The potential sale of ING's -broker-dealers springs from a strategic review that ING Group has been conducting of its sprawling operations, including its retail broker-dealers.
The broker-dealers said to be on the table — Financial Network Investment Corp., Multi-Financial Securities Corp. and Primevest Financial Services Inc. — fall under ING U.S. Retirement Services.
Another broker-dealer, ING Financial Partners, has not been discussed as part of any sale.
An ING spokesman, Dana Ripley, said he would not comment about Lightyear Capital's potential interest in the broker-dealers.

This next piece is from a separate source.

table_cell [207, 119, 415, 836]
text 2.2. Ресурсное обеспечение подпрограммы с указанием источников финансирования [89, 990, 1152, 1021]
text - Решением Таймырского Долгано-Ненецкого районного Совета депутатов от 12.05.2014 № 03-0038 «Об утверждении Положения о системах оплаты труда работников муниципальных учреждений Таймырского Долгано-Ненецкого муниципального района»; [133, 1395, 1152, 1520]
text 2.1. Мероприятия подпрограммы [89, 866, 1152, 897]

“We're making very good progress with the strategic review and hope to conclude it in the near term,” he said.
It is unclear what other private-equity or broker-dealer firms were pursuing the ING broker-dealers.
A Lightyear spokeswoman, Amanda Kiley, said she would not comment about speculation in the market about Lightyear's interest in the ING broker-dealers.
The three broker-dealers have about 5,800 reps and advisers and a reported $631 million in gross revenue last year.
ING has also agreed to divest its U.S.-based ING Direct unit by the end of 2013.
That unit, best known for its $91 billion in assets online banking operation, also owns Sharebuilder Securities Corp., which provides online discount brokerage as well as a service that allows investors to buy fractional shares of stocks and ETFs on a weekly, bi-weekly or monthly basis for as little as $1 per transaction.